[START Quoted text]
The Food and Agriculture Organization of the United Nations (Fao) recently revised information on trends in global Ghg emissions from agriculture, forestry and other land uses (Afolu), and was the first to release global Afolu emissions data for 2012. According to Fao, the share of Afolu emissions to the anthropogenic total has declined over the 1990-2012 period. While agriculture emissions continue to increase annually, they are not growing as fast as emissions from fossil fuel use in other sectors. Thus, the share of Afolu to total anthropogenic emissions is steadily decreasing over time. In addition, new data from the Forest Resources Assessment 2015 (Fra) was used to estimate trends in net CO2 emissions and removals from forest land, including from net forest conversion (used as a proxy for deforestation) and forest remaining forest. These findings confirm an overall reduction in emissions from land use due to decreased deforestation, accompanied by a significant increase in emissions from forest degradation, which for the first time have been assessed separately from emissions from forest regrowth.

Recent Updates and Significant Findings: Global Ghg Emissions from Afolu

Fao provides emissions estimates for nearly 200 countries via the Faostat Emissions database, which covers all Afolu activities and their associated emissions, following Ipcc 2006 Guidelines at Tier 12 and land approach 13 for the reference period 1961-2012 (agriculture) and 1990-2012 (forestry and other land uses). These estimates are based on activity data collected by Fao via statistical surveys. For the first time, Fao provided this data to Working Group III of the Intergovernmental Panel on Climate Change (Ipcc) for use in the Fifth Assessment Report (AR5) on the State of Climate Change. Faostat also includes emissions estimates from biomass fires, peatland drainage and fires based on geo-spatial information, as well as forest carbon stock changes based on national-level Fao Forest Resources Assessment (Fra) data. The Edgar (Emissions Database for Global Atmospheric Research) database covers all Ipcc sectors (Energy, Transport, Industry, Buildings, and Afolu), applying 2006 Ipcc Guidelines for emission estimation (Edgar, 2015). Here, it was used to draw emissions from other sectors, and subsequently to estimate total anthropogenic emissions and perform cross-sectoral synthesis.
[END Quoted text]
[START Supplied records]
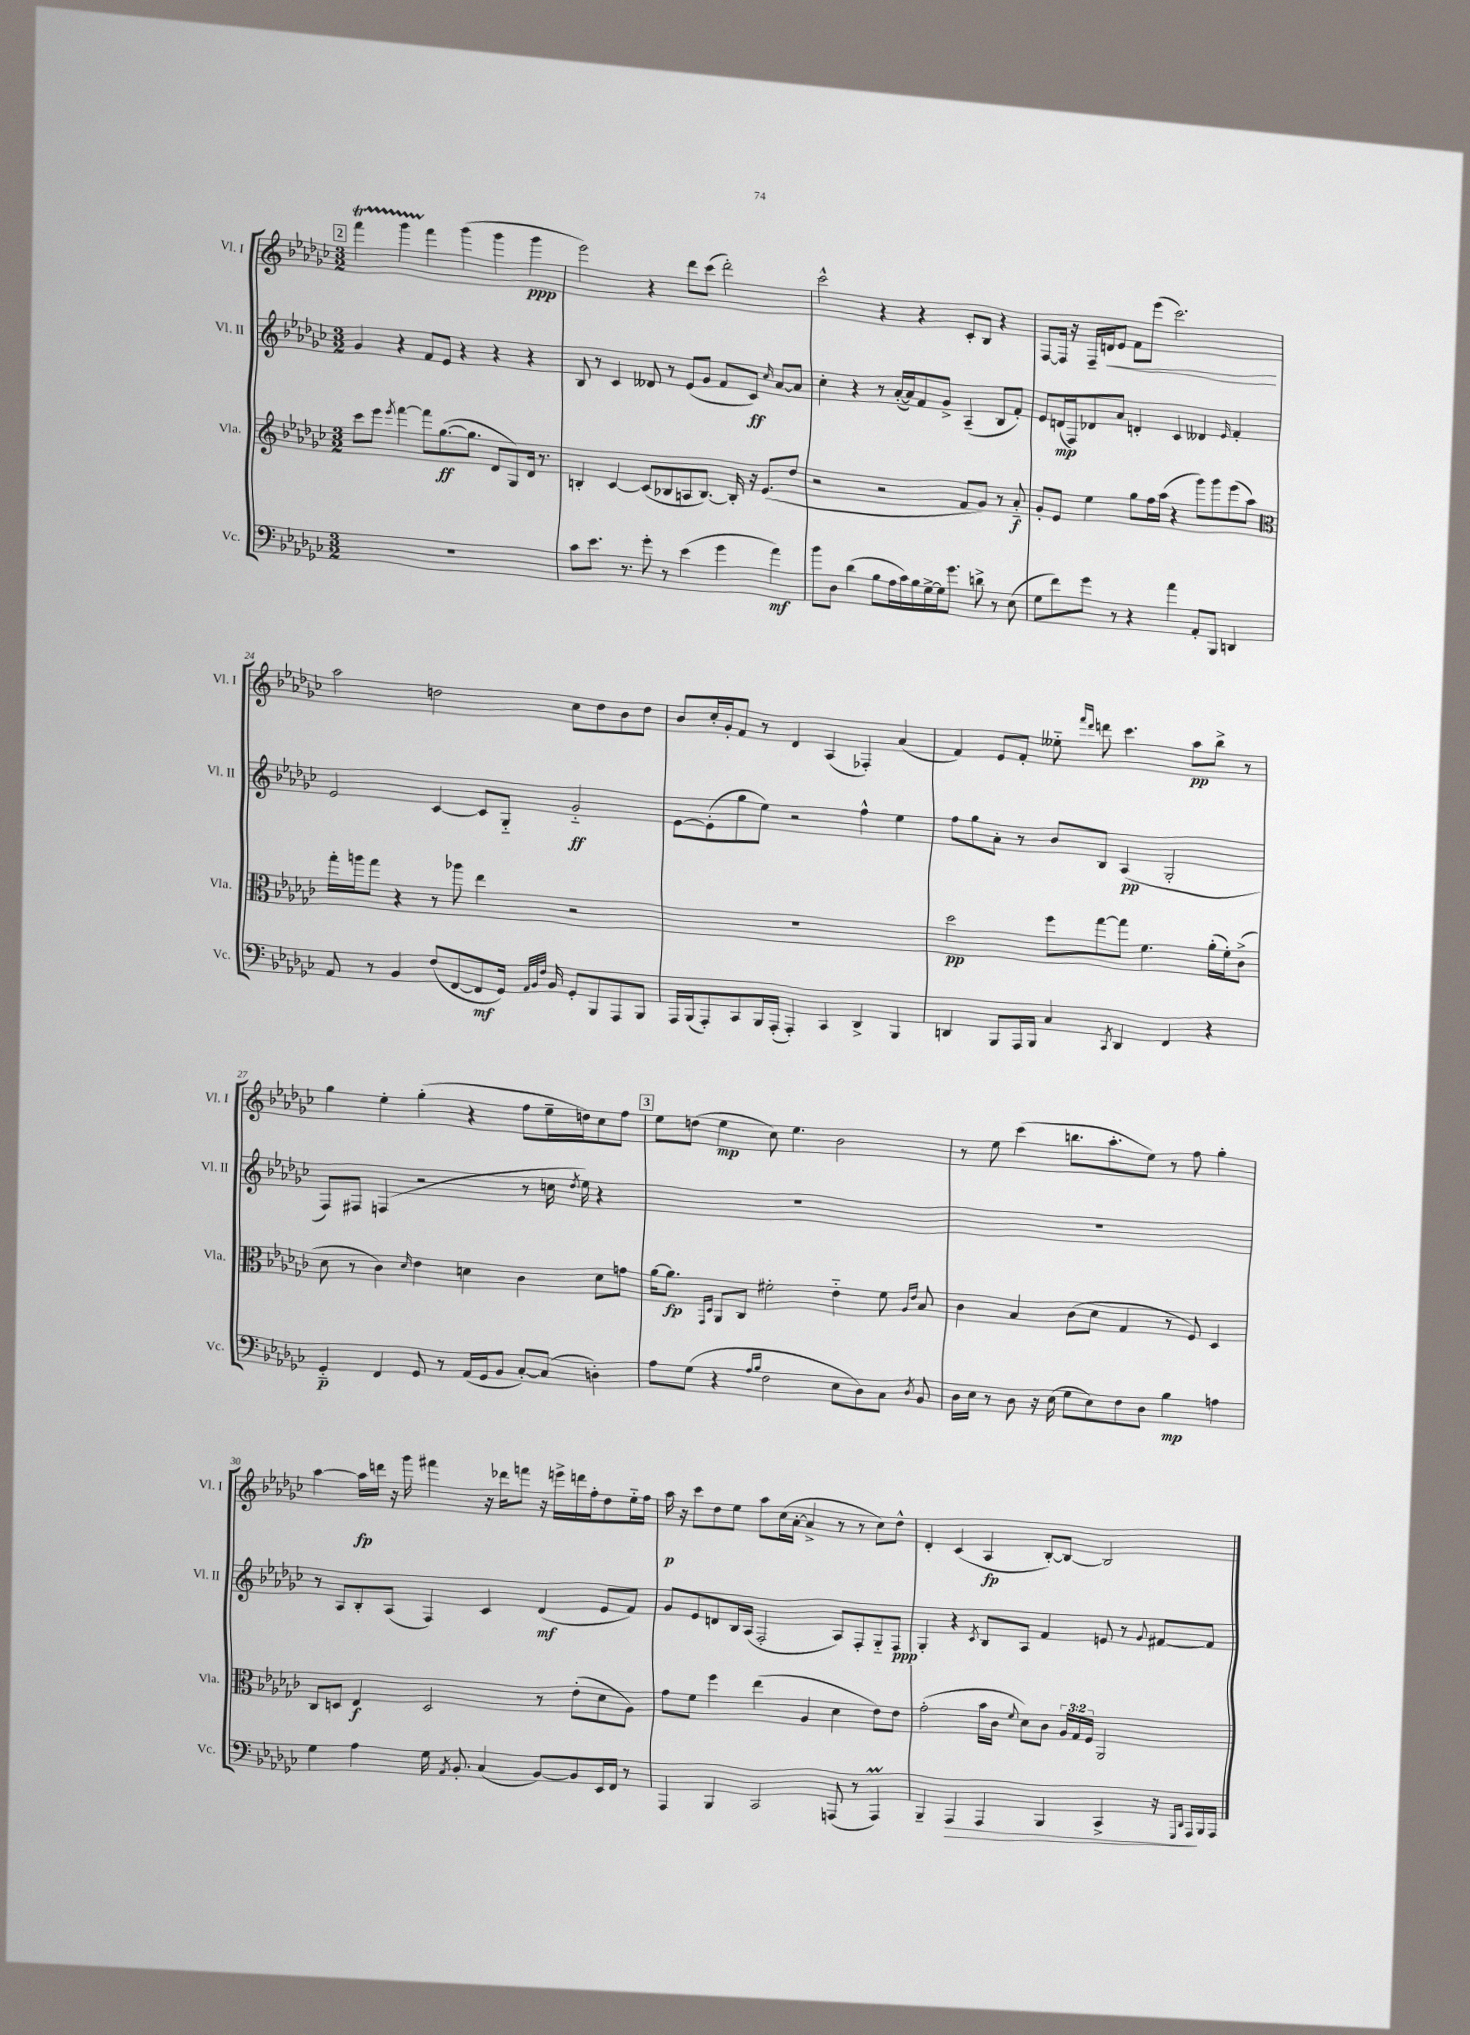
<<
\new StaffGroup <<
\new Staff = "s0" \with { instrumentName = "Vl. I" shortInstrumentName = "Vl. I" } {
    \clef treble \key ges \major \numericTimeSignature \time 3/2
    \autoBeamOff \mark \markup { \box "2" } f'''4\startTrillSpan ges'''4 f'''4\stopTrillSpan ges'''4( ges'''4 ges'''4\ppp |
    ees'''2) r4 des'''8[ ces'''8]( des'''2-.) |
    ces'''2-^ r4 r4 ces'8[-. bes8] r4 |
    f8[~ f16] r16 f16[-- d'16\< ees'8] f'8[ ees'''8]( ces'''2.\!) |
    aes''2 d''2 ces''8[ d''8 bes'8 d''8] |
    bes'8[ ces''16-. ges'16-. f'8] r8 des'4 aes4( fes4-.) aes'4( |
    f'4) ees'8[ f'8]-. eeses''8-_ \grace { f'''16[ des'''16] } d'''8 ces'''4. aes''8[\pp bes''8]-> r8 |
    ges''4 ees''4-. ges''4-.( r4 f''8[ ees''16-- d''16) ces''8 f''8] |
    \mark \markup { \box "3" } ees''8[ d''8]( ees''4\mp ces''8) ees''4. bes'2 |
    r8 ees''8 ces'''4( b''8.[ aes''8.-. ees''8]) r8 f''8 ges''4-. |
    aes''4~ aes''16[\fp d'''16] r16 ges'''16 fis'''4 r16 des'''16[ f'''8] r16 e'''16[-> d'''16 f''16-. des''8 ees''16-_ f''16] |
    aes''16\p r16 ces'''8[ des''8 ees''8] aes''8[ ces''16( aes'16]~-. aes'4-> r8 r8 ces''8[) des''8]-^ |
    des'4-. ces'4( aes4\fp bes8[~-.) bes8]~ bes2 \bar "|." |
}
\new Staff = "s1" \with { instrumentName = "Vl. II" shortInstrumentName = "Vl. II" } {
    \clef treble \key ges \major \numericTimeSignature \time 3/2
    \autoBeamOff \mark \markup { \box "2" } ges'4 r4 f'8[ ees'8] r4 r4 r4 |
    bes8 r8 ces'4 deses'8 r8 ees'8[( ges'8] f'8[ ces'8]\ff) \grace { ces''16 } aes'8[~ aes'8] |
    ces''4-. r4 r8 aes'16[~-.( aes'16) f'8 ges'8]-> aes4--( bes8[ f'8]-.) |
    ees'8[ d'16\mp( f16) des'8 aes'8] d'4-. ces'4 deses'4 \grace { ees'16 } f'4-. |
    ees'2 ces'4~ ces'8[ ges8]-_ ges'2-_\ff |
    ees'8[~ ees'8-.( ges''8 ees''8]) r2 f''4-^ ees''4 |
    f''8[ ges''8 aes'8]-. r8 bes'8[ bes8] aes4\pp( ges2-. |
    f8[) fis8] f4( r2 r8 c''16 \acciaccatura { des''8 } ees''16) r4 |
    \mark \markup { \box "3" } R1. |
    R1. |
    r8 aes8[ bes8-. aes8]( f4) ces'4 des'4\mf( ees'8[ f'8]) |
    ges'8[ ees'8 d'8 bes16 aes16]( f2-. aes8[) f8-. ges8-_ f8]\ppp |
    ges4-. r4 \acciaccatura { ces'8 } bes8[ aes8] f'4 e'8 r8 \appoggiatura { ges'8 } fis'8[~ fis'8] \bar "|." |
}
\new Staff = "s2" \with { instrumentName = "Vla." shortInstrumentName = "Vla." } {
    \clef treble \key ges \major \numericTimeSignature \time 3/2 \override Staff.TupletNumber.text = #tuplet-number::calc-fraction-text
    \autoBeamOff \mark \markup { \box "2" } ces'''8[ ees'''8] \acciaccatura { ees'''8 } f'''4~ f'''8[ ges''8.~\ff( ges''8.] des'8[ ges8) des'16] r8. |
    b4-. ces'4~ ces'8[( bes8 a8 bes8.]~) bes16-. r16 ees'8.[( des''8] |
    r2 r2 f'8[ ges'8]) r8 aes'8-_\f |
    ges'8[-. ees'8] ees''4 ges''8[ f''16 aes''16]( r4 ges'''8[) ges'''8 ees'''8( aes''8]) |
    \clef alto ges''16[-. a''16 ges''8] r4 r8 aes''8 ees''4 r2 |
    R1. |
    des''2\pp f''8[ ges''8~ ges''8] f'4. aes'16[-.( f'16-.) ces'8]->( |
    des'8 r8 ces'4) \grace { des'16 } ees'4 d'4 ces'4 d'8[ g'8] |
    \mark \markup { \box "3" } aes'16[~ aes'8.]\fp \grace { ges,16[ des16] } aes,8[ ces8] fis'2-. ees'4-_ fis'8 \grace { aes16[ ees'16] } bes8 |
    ces'4 bes4 ces'8[( des'8] ges4 r8 f8) des4 |
    ces8[ d8] ees4\f d2 r8 ees'8[-.( des'8 aes8]) |
    ges'8[ f'8] f''4 ees''4( aes4 des'4 ees'8[) ees'8] |
    ges'2-.( bes'16[ ces'16] \appoggiatura { f'8 } des'8[) ces'8] \tuplet 3/2 { aes16[ ges16 f16] } aes,2 \bar "|." |
}
\new Staff = "s3" \with { instrumentName = "Vc." shortInstrumentName = "Vc." } {
    \clef bass \key ges \major \numericTimeSignature \time 3/2
    \autoBeamOff \mark \markup { \box "2" } R1. |
    ces'8[ ees'8.] r8. ges'8-. r8 ees'4( ges'4 aes'4\mf) |
    bes'8[ des8] des'4( bes8[ aes16 ces'16) bes16 ges16~-> ges16 ges'8.] d'8-> r8 ees8( |
    ges8[ f'8) ges'8] r8 r4 aes'4 aes,8[-. bes,,8] d,4 |
    aes,8 r8 bes,4 f8[( f,8~ f,8\mf ges,16]) \grace { aes,32[ bes,32 f32] } bes,16 ges,8[-. bes,,8 aes,,8 bes,,8] |
    aes,,16[ bes,,16( aes,,8-.) ces,8 bes,,16 aes,,16]-.( aes,,4-.) ces,4 des,4-> bes,,4 |
    d,4 bes,,8[ aes,,16 bes,,16] ces4 \acciaccatura { ces,8 } d,4 f,4 r4 |
    ges,4-_\p f,4 ges,8 r8 aes,16[( ges,16 bes,8] ces8[~-.) ces8]( d4-.) |
    \mark \markup { \box "3" } aes8[ ges8]( r4 \grace { aes16[ bes16] } f2 ees8[ des8) ces8] \acciaccatura { des8 } bes,8 |
    des16[ ees16] r8 des8 r16 ees16( ges8[ ees8) f8 des8] bes4\mp a4 |
    ges4 aes4 ges16 \acciaccatura { aes,8 } bes,8.-. ces4( bes,8[~) bes,8 ees,16 f,16] r8 |
    aes,,4 bes,,4 ces,2 a,,8( r8 a,,4\prall) |
    bes,,4-- aes,,4\> aes,,4 bes,,4 ces,4-> r16 \grace { ges,,16[ des,16] } aes,,16[\! bes,,16 aes,,16] \bar "|." |
}
>>
>>
\layout { \context { \Score currentBarNumber = #20 } }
[END Supplied records]
#### What is expected
Extend the passage on greenhouse gas emissions from agriculture, forestry and other land uses, starting after its final sentence.

#### Solved problem
Trends in global Afolu emissions from 1990-2010 are as follows: Decadal average agriculture emissions grew from 4.6-5.1 Gt CO2 eq yr-1 in the 1990s, to 5.0-5.5 Gt CO2 eq yr-1 in the 2000s, reaching 5.2Gt CO2 eq yr-1 in 2010 (Figure 1). In contrast, decadal average forestry and other land use emissions declined, from a range of 5.7-6.8 Gt CO2 eq yr-1 in the 1990s, to a range of 4.9-6.5 Gt CO2 eq yr-1 in the 2000s, reaching 4.9 Gt CO2 eq yr-1 in 2010 (Tubiello et al., 2015).

Figure 1 – Global Agriculture Emissions Trends: 1990-2010

Fonte: Faostat, 2015

Fao was the first to publish emissions estimates for the year 2012. Globally, emissions from agriculture (crops and livestock) continued to increase by almost 100% in the last fifty years, rising from 2.7 Gt CO2 eq yr-1 in 1961 to 5.4 Gt CO2 eq yr-1 in 2012. There was a minor slowing in the growth rate of agriculture emissions in 2012 compared to the past decadal average, but it has remained roughly 1% annually. The top agriculture emissions categories in 2012 were Enteric Fermentation (40%), followed by Manure left on pasture (16%), Synthetic fertilizers (15%), and Paddy Rice (10%).
The data indicate a decadal average Afolu share of 28.7±1.5% in the 1990s, 23.6±2.1% in the 2000s, and an annual value of 21.2±1.5% in 2010. Thus, in previous decades, emissions from land use were significantly larger than those from agriculture (crop and livestock production). However, in 2010, agriculture was the larger component, contributing 11.2% of total Ghg emissions, compared to 10% in the land use sector. Deforestation was responsible for only 8% of total anthropogenic emissions in 2010, compared to 12% in the 1990s.

Figure 2 – Shares of Anthropogenic Emissions

Fonte: Tubiello et al (2015)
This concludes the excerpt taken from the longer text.